The right response from parents when reports arrive can increase students’ future academic success and emotional wellbeing.
Parents/guardians can have an enormous positive influence on teenagers when school reports arrive. It can be an opportunity to have a productive heart-to-heart with your teenager. What you say can boost your teenager’s confidence and willingness to do better or have the reverse effect and crush her self-esteem and willingness to engage with school.
Here are some strategies to try when the next school report arrives…
The pleasing report
While it is always important to congratulate teenagers on a pleasing report, it is wise to focus on the effort they have put in rather than the results themselves. “We are so proud of how hard you have worked” or “We can see how much creativity and how much research you have put into this” is always better than “You are so smart. We knew you could do it”. At some point, even high achievers will not perform as well as they and parents expect and this can be devastating for everyone if the major focus has always been the final score. Even when a report is very pleasing, parents can guide teenagers to decide on the goals they want to achieve moving forward.
- Would your teenager consider asking for some extension work in a particular subject or two?
- Is your teenager spending too much time studying and neglecting extracurricular activities which can increase interpersonal skills, time management, self-confidence and a host of other benefits?
The not-so-pleasing report
Here are some approaches and tips to move on positively…
- Never attack or blame your teenager. Rather than “We are so disappointed…we knew this would happen…” try “How do you feel about the report?… is there anything I can do to help?”
- It is important to encourage your teenager. “Let’s see what we can do …have you spoken to the teachers and asked them to explain the areas that are not clear? Is there anything in class or at home stopping you from doing better?” Sometimes teenagers will be open about not concentrating in class or needing to spend more time on revision.
- Does your teenager have too many out-of-school distractions or commitments? Working too many hours part-time or playing too much sport can result in school work being rushed and taking second place. Talk about balancing school work with other areas of life.
- Parents can always contact teachers to gain their perspective on what can be improved. You may be surprised to hear that your teenager rarely completes homework to a high standard or frequently wastes time talking in class. Reaching out to a teacher can often clarify what needs to change.
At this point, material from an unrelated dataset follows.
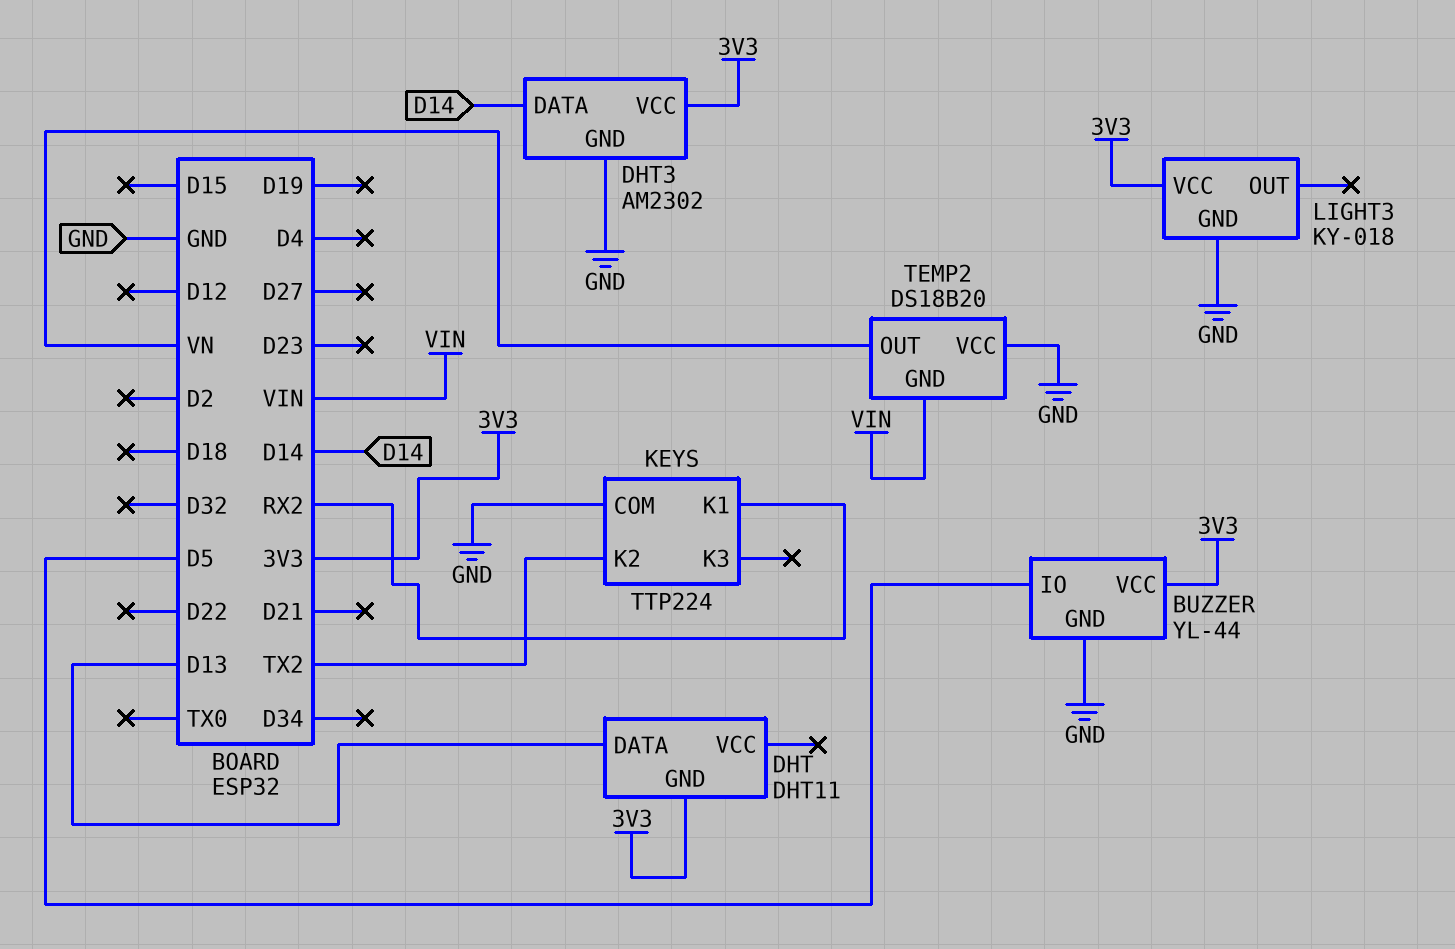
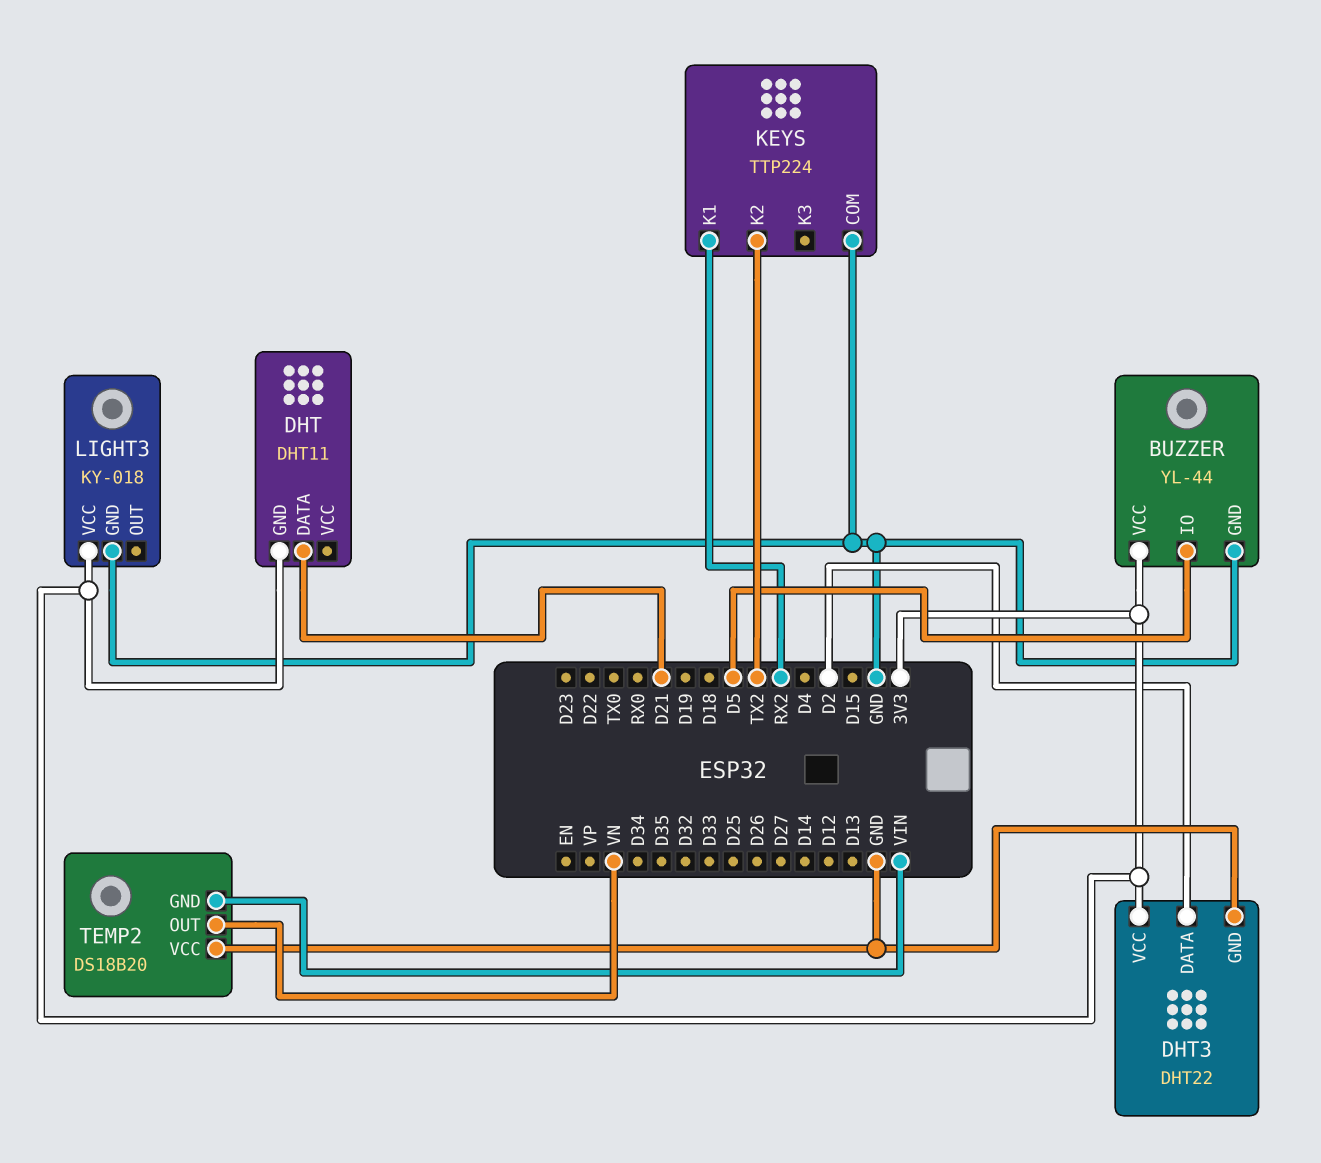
DHT pin DATA: D13 -> D21
DHT3: AM2302 -> DHT22
DHT3 pin DATA: D14 -> D2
Once again, rather than blaming, simply relay the information to your teenager while making it clear that you know she can measure up. “Your teachers feel that you have a lot more ability and want to see you working more seriously in class. They have also noticed that you need to spend more time on homework. We all know you can do this. Is there anything we can do to help?”
- Suggest that your teenager does not have any social media distractions while completing homework and try to organise a quiet place for the homework to be completed. Drop in occasionally to see how homework is progressing and offer some quick encouragement before leaving. While it is important that teenagers complete the work themselves, parents can help a lot by discussing a topic at the start or offering to read over completed pieces of work. This shows interest, helps teenagers keep on track and can be a great way to maintain a positive relationship.
- Sometimes your teenager may be working as hard as possible in a particular subject but still struggling to obtain anything better than very average results. If this is the case, congratulate your teenager for putting in a great effort and focus on studies that can be improved.
- If there are any real concerns or results do not start improving, always make contact with teachers. Working collaboratively to support teenagers is always better than worrying in isolation.